Wednesday, January 25, 2012

 

Obama constructs a bank investigation as an election ploy


by Larry Geller

Look, the guy wants to get re-elected, he’ll say anything. Why should we believe him this time?

In last night's State of the Union speech President Obama announced the creation of a committee to investigate "the abusive lending and packaging of risky mortgages."

The 'investigation' announcement came just as a bank-friendly 'settlement' is about to be announced by the state attorney generals.

The findings of the new 'investigation' would come after the settlement gives the banks a get-out-of-jail-free card.

[Common Dreams, Obama's Mortgage 'Investigation' Designed to Fail?, 1/25/2012]

How come now? In his state of the union address Obama said he would ask the Attorney General to start that night. What about the previous three years?

I don’t know how to check this, but I have heard that if the bank bailout money had been given to those holding the problematic mortgages, they’d be in their homes and the banks would not have crashed. It sounds plausible, but then, I’m not an economist. In other words, the derivatives they constructed would not have turned bad since the mortgages on which they were based would still be sound. Of course, that’s not what our government did.

Obama’s talk with his Attorney General, if he actually picked up the phone, has come too late for those who have lost their homes.



Comments:

There is no reason to start trusting Obama now. After three years of broken promises, we should know who he is and what he stands for...
 


Larry you are correct, if the government bailed out the problematic mortgages, it would have put off the housing market collapse. The government could have then come in and set rules eliminating the derivatives market. That would have been the correct way to fix the problem. What you forget though is the executives of those investment banks would have had to forgo billions of dollars in bonus money. The Obama administration is beginning to investigate the investment banking scheme (way to late in my opinion) and the word out is people may go to prison.
 


I am hoping the candidate of the center, Barack Obama, wins the election, because the alternative will most likely be either Mitt Romney or Newt Gingrich. I have no doubt Obama is, as Larry says, making left populist sounds as "an election ploy." He has had three years to go after the "banksters" and throw the worst offenders in jail. But other than some deliberately misleading rhetoric, has done virtually to rein them in. More worse, he allowed them to get bailed out without conditions.

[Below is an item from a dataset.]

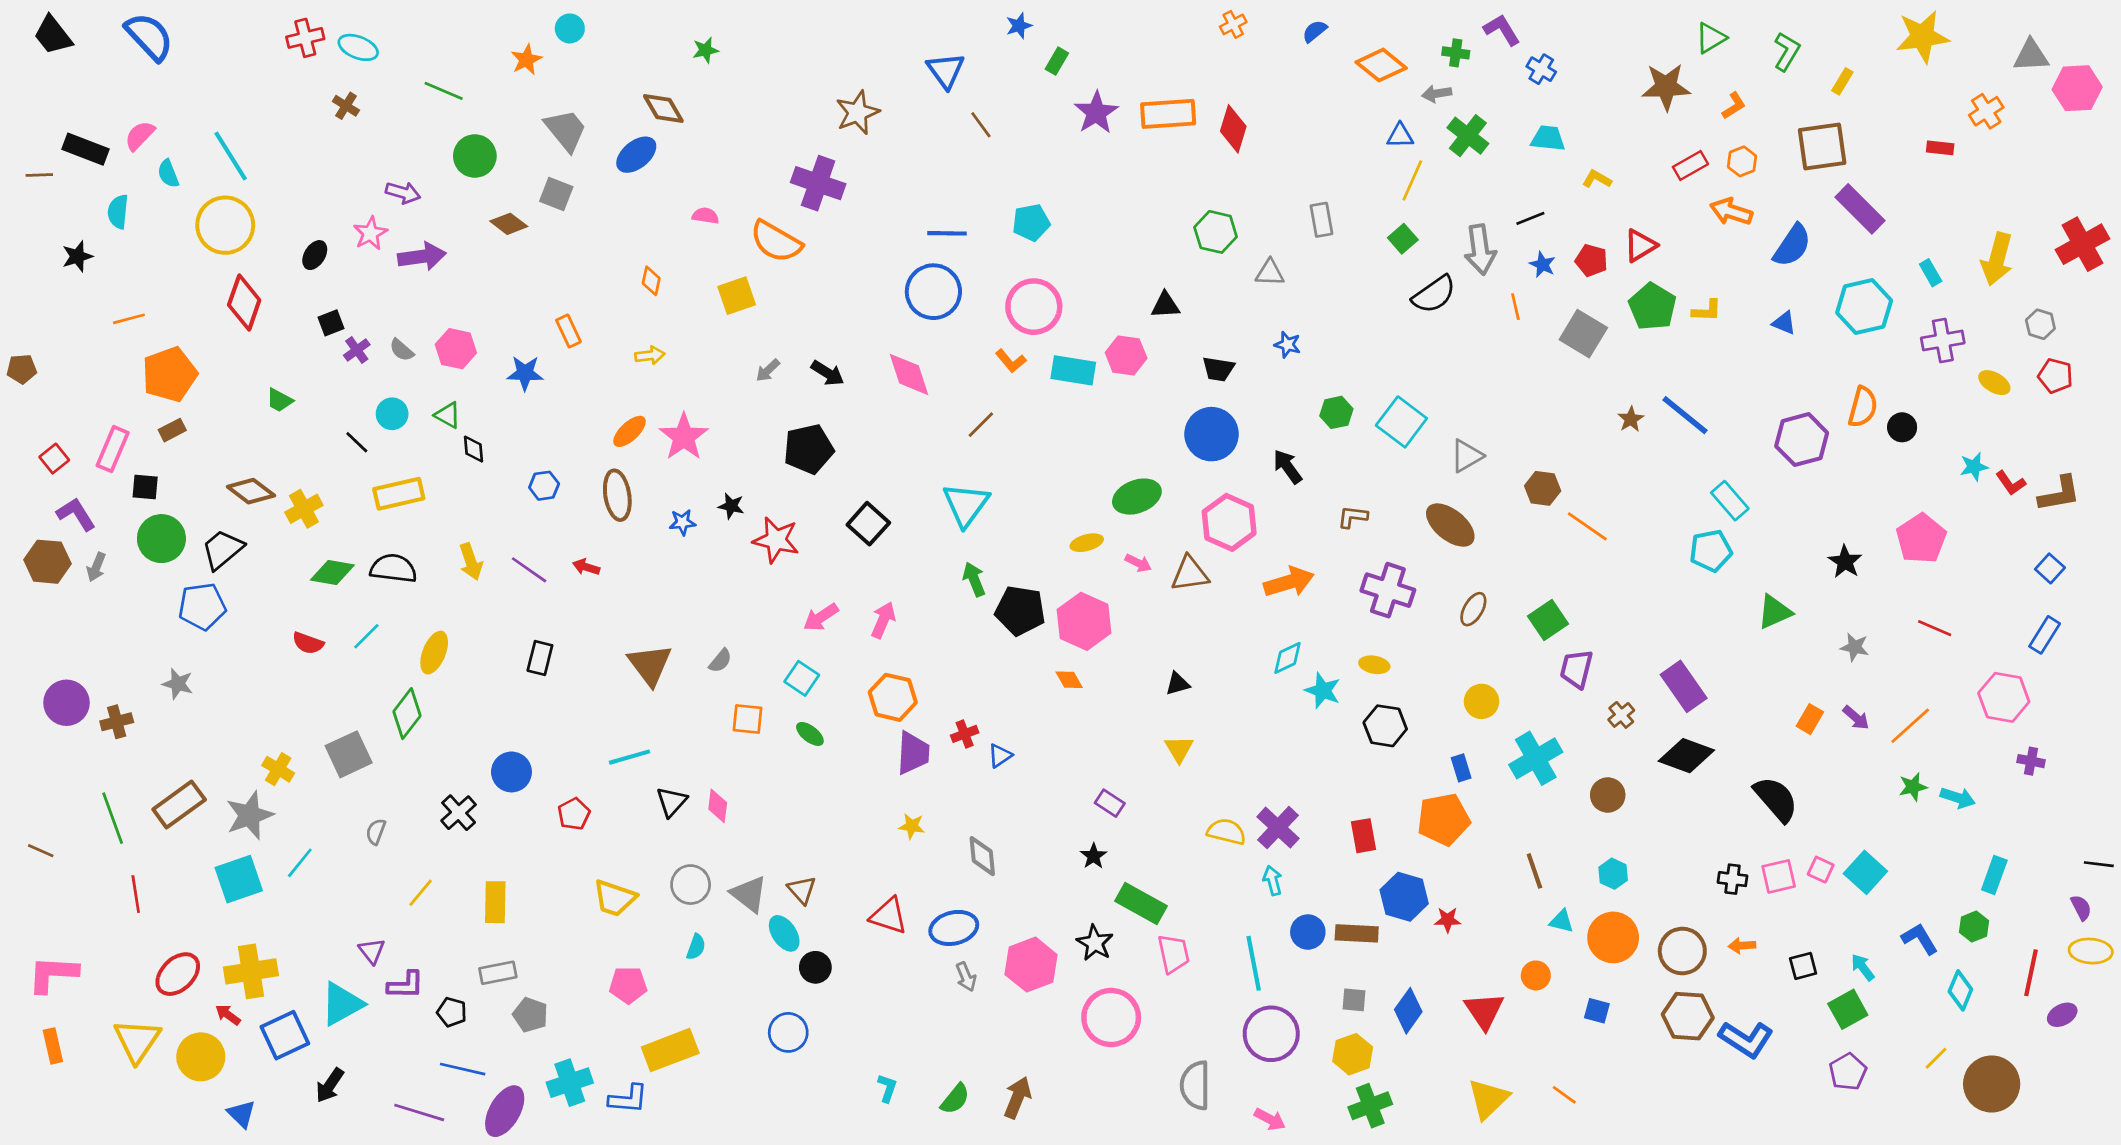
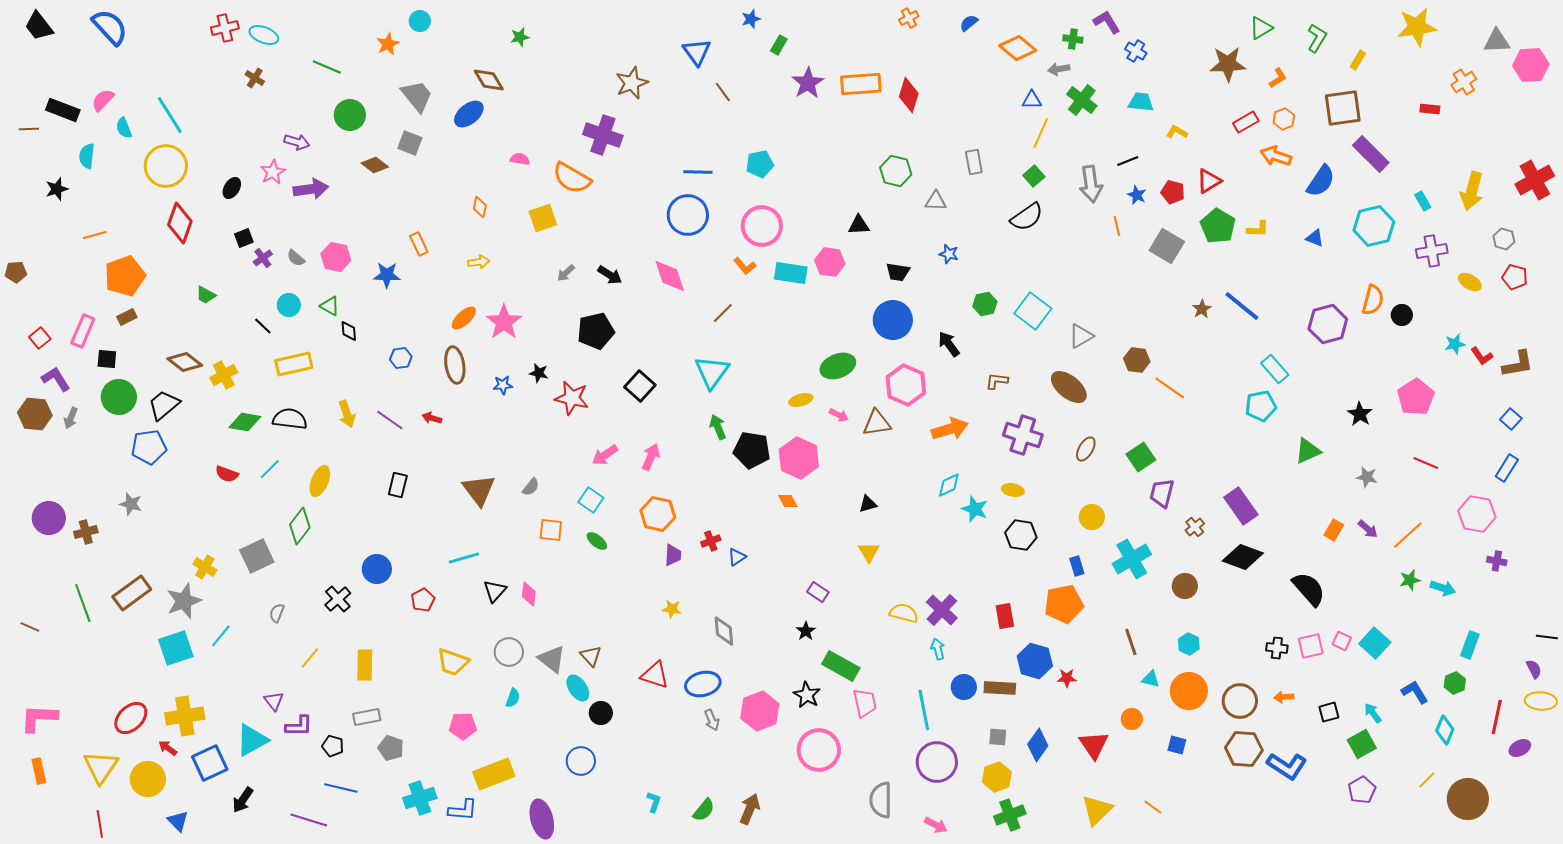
black semicircle: (1434, 294) -> (1027, 217), moved
purple trapezoid: (913, 753) -> (673, 555), size x0.7
red line: (136, 894) -> (100, 824), moved
purple ellipse: (505, 1111) -> (542, 819), moved, turned -45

Obama was in a much stronger position to "go after them" and to impose strict regulations upon them early in his administration. If he did not do so then, he will not do so in his second administration when it appears, he will be weaker yet. Unfortunately, it appears likely the Republicans will retain control of the House. And they may--depending in part on how Hawaii votes, take control of the US Senate as well.

Under those conditions, I would prefer to have a corporatist, DLC-style, Blue Dog Democrat like Obama in control of the administration than a Republican. Both parties are too much in the pocket of the global corporate elite. And both are intent upon expanding US military dominance around the globe, while undermining civil liberties at home. But preventing the GOP from taking control of the White House will create better opportunities for divided power. And Obama is MUCH more likely to protect equal rights for women, gays and lesbians, African Americans and support SOME union rights, than the GOP alternatives.

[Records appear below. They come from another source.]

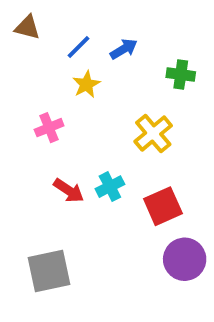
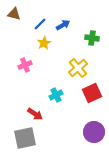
red arrow: (69, 190) -> (35, 114), moved
red square: (163, 206) -> (92, 93), moved

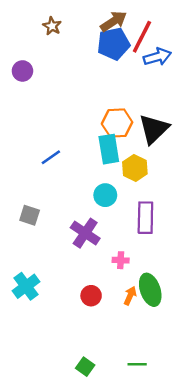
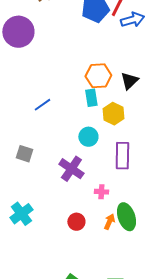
purple circle: (22, 71) -> (18, 32), size x1.8
black triangle: (154, 129) -> (129, 81), size x0.7
cyan rectangle: (109, 149) -> (91, 98), size x0.7

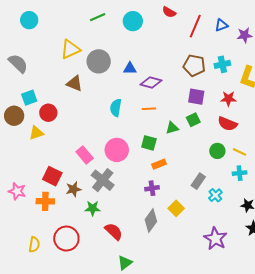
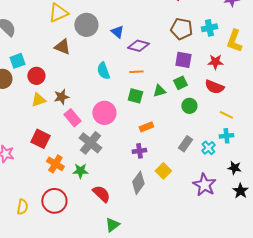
blue triangle: (130, 68) -> (117, 32), turned 40
cyan semicircle: (116, 108) -> (103, 71), turned -30
yellow triangle: (36, 133) -> (38, 100), moved
green square: (149, 143) -> (135, 96), moved
green circle: (217, 151) -> (189, 106), moved
brown star: (73, 189) -> (61, 97), moved
cyan cross: (215, 195) -> (208, 148), moved
orange cross: (45, 201) -> (55, 164), moved, turned 30
purple star: (215, 239) -> (204, 185), moved

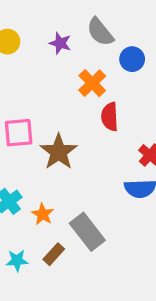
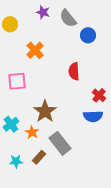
purple star: (60, 43) -> (43, 12), moved
orange cross: (92, 83) -> (35, 50), moved
brown star: (59, 152) -> (45, 111), moved

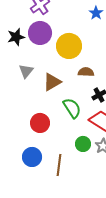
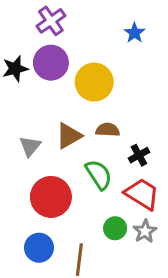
gray triangle: (26, 71) -> (30, 146), moved
brown semicircle: (86, 72) -> (108, 130), moved
red circle: (40, 123) -> (51, 197), size x1.4

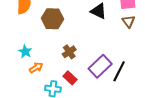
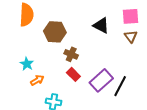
brown cross: (69, 52) -> (71, 54), moved, turned -32
red rectangle: (70, 78) -> (73, 74), moved

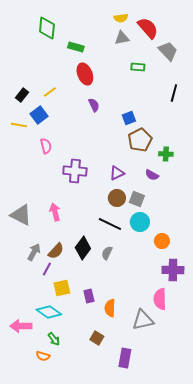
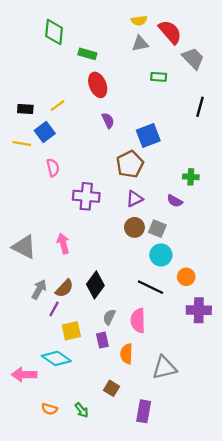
black rectangle: (22, 95) -> (25, 109), turned 56
blue square: (129, 118) -> (148, 135), size x1.5
brown pentagon: (140, 140) -> (130, 164), moved
black line: (110, 224) -> (151, 287), moved
gray semicircle: (107, 253) -> (109, 317), moved
pink semicircle: (160, 299) -> (138, 320), moved
green arrow: (54, 339) -> (82, 410), moved

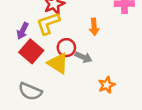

I also believe an Obama administration will advocate for science in setting policy and oppose the most Dark Age proposals of the GOP to impose Creationism and climate-change denial upon the education system and public discourse.

The biggest danger of an Obama victory is if the people who feel compelled to vote for him suspend their critical judgment and develop illusions that he is somehow a "progressive-in-hiding," still capable (or desirous) of enacting progressive legislation and create a more egalitarian society. He is not that man. And we have to rely upon ourselves IF we are going to drag our society into a decent future.

While I said I hope Obama wins the election, I am aware the election dynamics are different in each state, forcing each of us, depending upon our location (and our politics) to figure out what tactics make the most sense. I am aware of two tactics being actively discussed by progressives, anti-war, pro-environment and anti-corporatist voters. Some progressives have decided to become "Republicans for a day" and vote in the Hawaii Republican presidential caucuses for Ron Paul. (This merits its own discussion). Others, recognizing Obama is going to win Hawaii regardless of how progressives vote, are giving serious thought of voting for either Jill Stein, the Green Party candidate, or for Rocky Anderson, the former mayor of Salt Lake City.

Voting is not the end all of politics and we should not rely upon our votes to solve our problems. At least not votes separate from a broader strategy for building a social movement(s) with widespread support. But I do believe, the defeat of Obama will cause (yet another) sudden lurge to the right from which we will have difficulty recovering.